═══ Data for this task
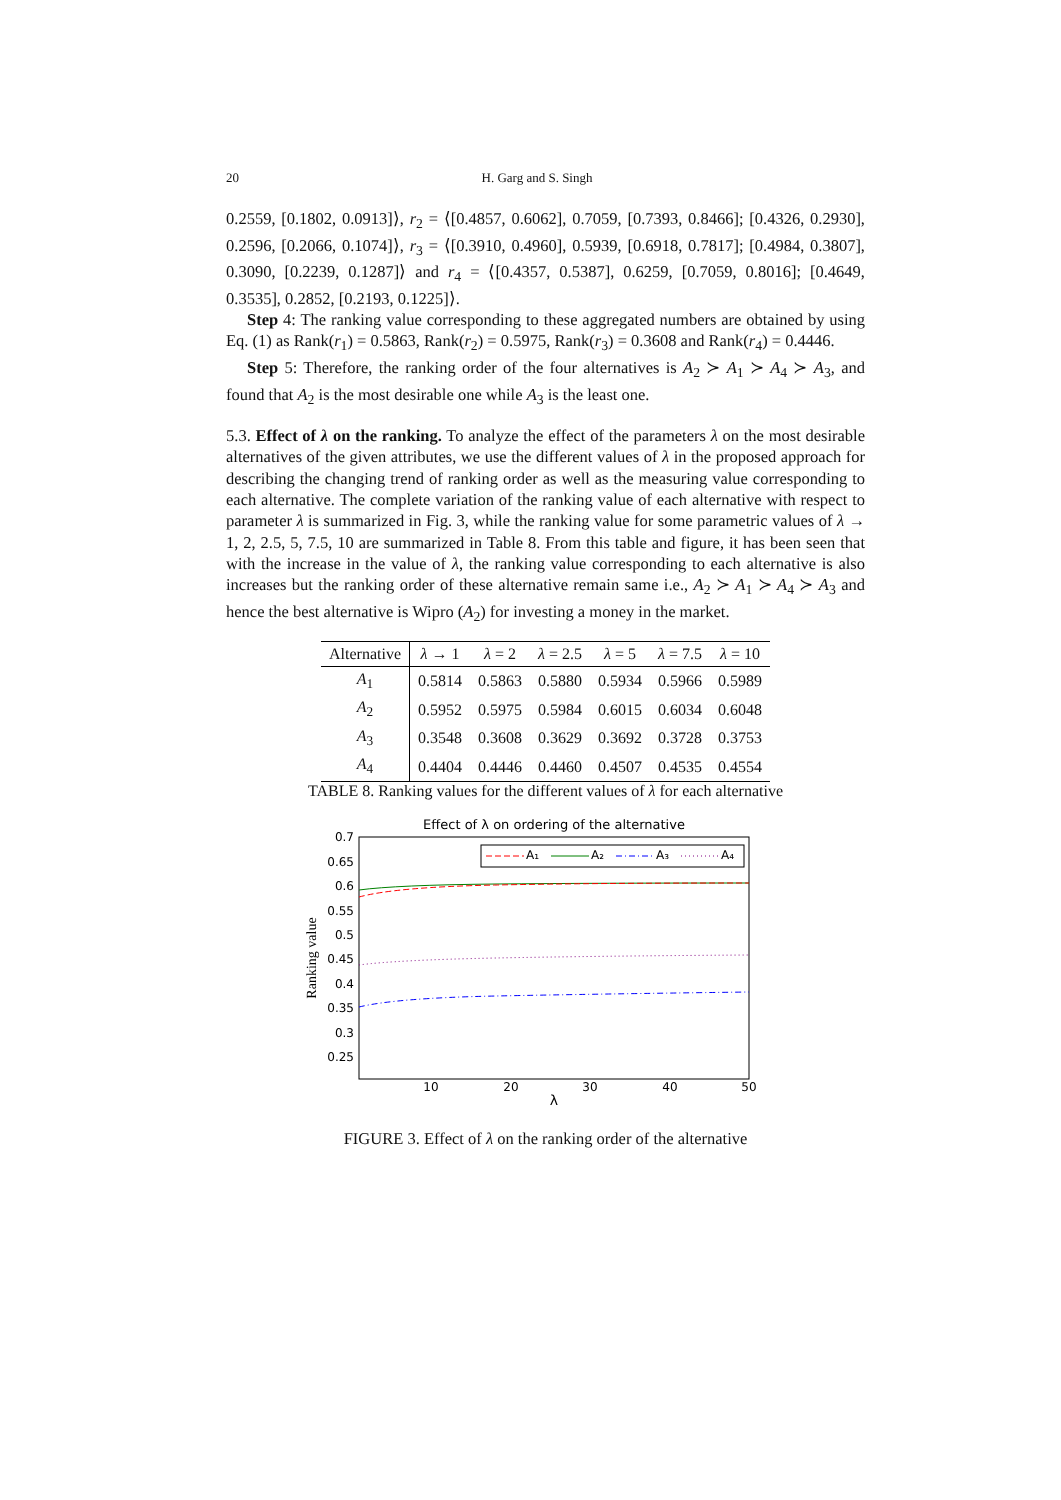20 H. Garg and S. Singh
0.2559, [0.1802, 0.0913]⟩, r<sub>2</sub> = ⟨[0.4857, 0.6062], 0.7059, [0.7393, 0.8466]; [0.4326, 0.2930], 0.2596, [0.2066, 0.1074]⟩, r<sub>3</sub> = ⟨[0.3910, 0.4960], 0.5939, [0.6918, 0.7817]; [0.4984, 0.3807], 0.3090, [0.2239, 0.1287]⟩ and r<sub>4</sub> = ⟨[0.4357, 0.5387], 0.6259, [0.7059, 0.8016]; [0.4649, 0.3535], 0.2852, [0.2193, 0.1225]⟩.
Step 4: The ranking value corresponding to these aggregated numbers are obtained by using Eq. (1) as Rank(r<sub>1</sub>) = 0.5863, Rank(r<sub>2</sub>) = 0.5975, Rank(r<sub>3</sub>) = 0.3608 and Rank(r<sub>4</sub>) = 0.4446.
Step 5: Therefore, the ranking order of the four alternatives is A<sub>2</sub> ≻ A<sub>1</sub> ≻ A<sub>4</sub> ≻ A<sub>3</sub>, and found that A<sub>2</sub> is the most desirable one while A<sub>3</sub> is the least one.
5.3. Effect of λ on the ranking. To analyze the effect of the parameters λ on the most desirable alternatives of the given attributes, we use the different values of λ in the proposed approach for describing the changing trend of ranking order as well as the measuring value corresponding to each alternative. The complete variation of the ranking value of each alternative with respect to parameter λ is summarized in Fig. 3, while the ranking value for some parametric values of λ → 1, 2, 2.5, 5, 7.5, 10 are summarized in Table 8. From this table and figure, it has been seen that with the increase in the value of λ, the ranking value corresponding to each alternative is also increases but the ranking order of these alternative remain same i.e., A<sub>2</sub> ≻ A<sub>1</sub> ≻ A<sub>4</sub> ≻ A<sub>3</sub> and hence the best alternative is Wipro (A<sub>2</sub>) for investing a money in the market.
| Alternative | λ → 1 | λ = 2 | λ = 2.5 | λ = 5 | λ = 7.5 | λ = 10 |
| --- | --- | --- | --- | --- | --- | --- |
| A<sub>1</sub> | 0.5814 | 0.5863 | 0.5880 | 0.5934 | 0.5966 | 0.5989 |
| A<sub>2</sub> | 0.5952 | 0.5975 | 0.5984 | 0.6015 | 0.6034 | 0.6048 |
| A<sub>3</sub> | 0.3548 | 0.3608 | 0.3629 | 0.3692 | 0.3728 | 0.3753 |
| A<sub>4</sub> | 0.4404 | 0.4446 | 0.4460 | 0.4507 | 0.4535 | 0.4554 |
TABLE 8. Ranking values for the different values of λ for each alternative
Effect of λ on ordering of the alternative
0.7
0.65
0.6
0.55
0.5
0.45
0.4
0.35
0.3
0.25
10
20
30
40
50
λ
Ranking value
A₁
A₂
A₃
A₄
FIGURE 3. Effect of λ on the ranking order of the alternative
══════
### What to do
From the line containing "TABLE 8. Ranking" down to the last line of the listing above, give every line again exactly, and add nothing.

### Solution
TABLE 8. Ranking values for the different values of λ for each alternative
Effect of λ on ordering of the alternative
0.7
0.65
0.6
0.55
0.5
0.45
0.4
0.35
0.3
0.25
10
20
30
40
50
λ
Ranking value
A₁
A₂
A₃
A₄
FIGURE 3. Effect of λ on the ranking order of the alternative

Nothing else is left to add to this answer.